In bacteria, however, chaperone assisted folding limited to <100 kDA. Antibodies are
big molecules range from 150 kDa and up. Therefore, the protein (antibody) would
be folded incorrectly or remain unfolded and therefore be inactive.
- bacteria maintains highly reducing conditions. In an active antibody 4 disulfide
bridges exist. With this highly reducing conditions, the disulfide bonds do not
spontaneously form, rendering the antibody inactive.
5. What is codon bias? Why does a gene construct recovered from a human source
sometimes express poorly in a heterologous host?
JUST TYPE CODON BIAS IN GOOGLE FOR ALTERNATE DEFINITIONS or
CODON USAGE BIAS.
Codons are triplets of nucleotides that together specify an amino acid residue in a
polypeptide chain. Most organisms use 20 or 21 amino acids to make their polypeptides,
which are proteins or protein precursors. Because there are four possible nucleotides,
adenine (A), guanine (G), cytosine (C) and thymine (T) in DNA, there are 64 possible
triplets to recognize only 20 amino acids plus the STOP signal. Because of this
redundancy, most amino acids are coded by more than one triplet. Different organisms
often show particular preferences for one of the several codons that encode the same
given amino acid. Hence, we have codon bias.
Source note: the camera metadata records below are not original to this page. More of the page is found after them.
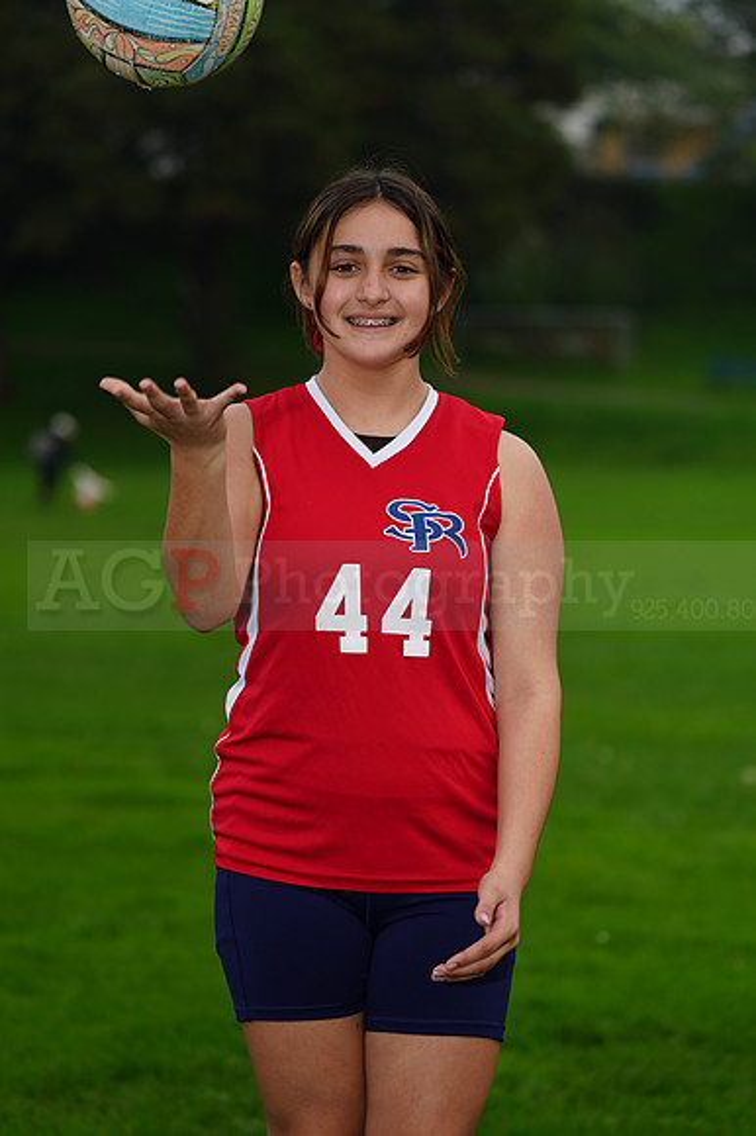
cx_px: 378
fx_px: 5172
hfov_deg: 8.4
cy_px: 568
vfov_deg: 12.5
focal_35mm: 164
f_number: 5.6
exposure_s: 1/250
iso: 200
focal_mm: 164
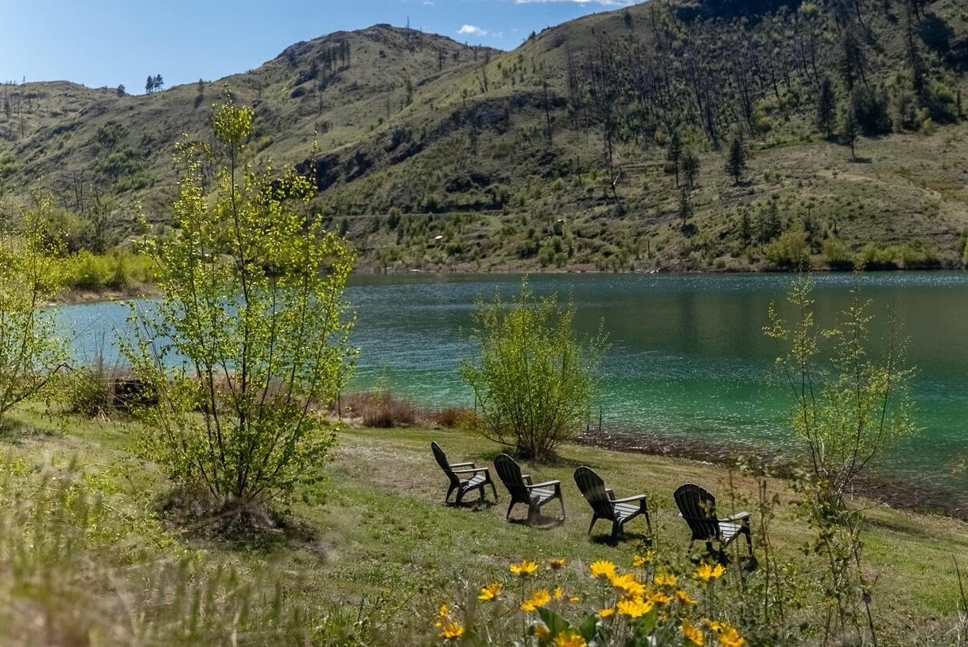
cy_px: 311
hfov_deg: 47.5
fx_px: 1079
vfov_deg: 33.4
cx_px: 652
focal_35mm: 40
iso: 100
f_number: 2.8
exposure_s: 1/5000
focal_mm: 28.8
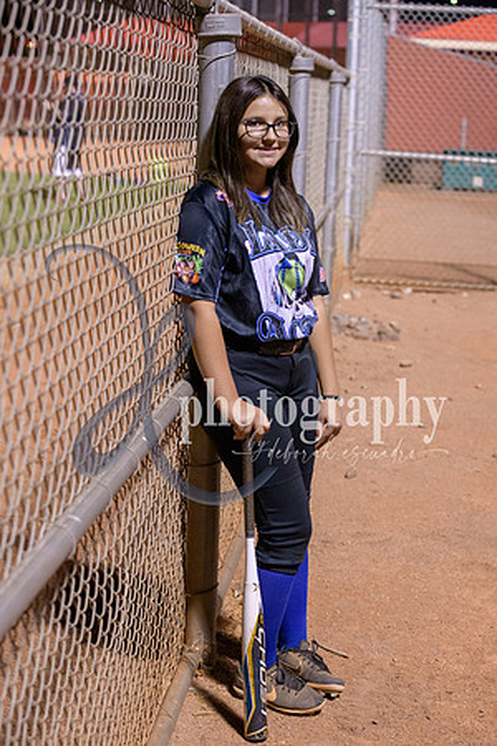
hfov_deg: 19.5
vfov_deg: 28.8
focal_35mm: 70
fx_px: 1449
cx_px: 248
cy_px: 373
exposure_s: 1/250
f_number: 5
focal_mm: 70
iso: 4000
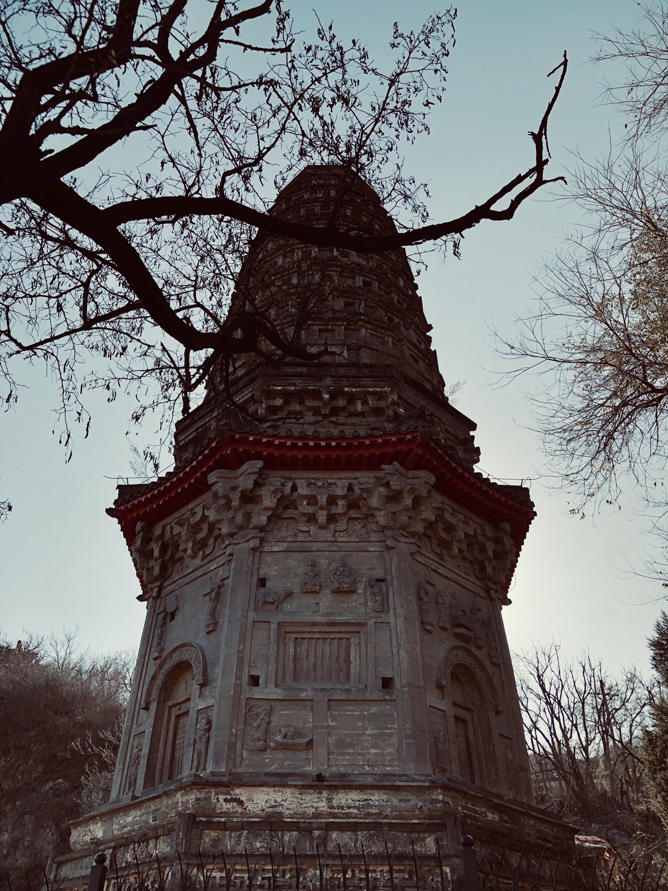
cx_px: 334
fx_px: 720
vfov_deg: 63.4
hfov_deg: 49.7
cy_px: 446
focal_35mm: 28
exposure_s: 1/1656
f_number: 1.8
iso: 20
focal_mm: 4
Another definition, Codon bias is the probability that a given codon will be used to code
for an amino acid over a different codon which codes for the same amino acid. For
example, GGT and GGG both code for Glycine but one or the other (usually GGT) is
expressed with much greater frequency, hence showing bias.
If you look at the top left corner of page 5 (biologics) heterologous hosts include bacteria,
yeast, insect cells and mammalian cells.
This answer is what I think, and may be wrong, but I think it makes sense (this is prolly
the only question I’m not sure about). So different organisms (ie. mammals, insects,
bacteria, yeast) express certain genes at different rates because each organism tends to
have different priorities. Genes that are always expressed at a high rate should have a
different codon bias than those genes that are always expressed at low rates. Therefore, if
you take a gene construct from a human source it may sometimes express poorly in a
heterologous host because, even though they may code for the same amino acid, the bias
is not satisfied. You may put a gene that is expressed low in humans into a heterologous
host where that particular gene is expressed at high rates (different biases) and therefore it
would express poorly (not favoured).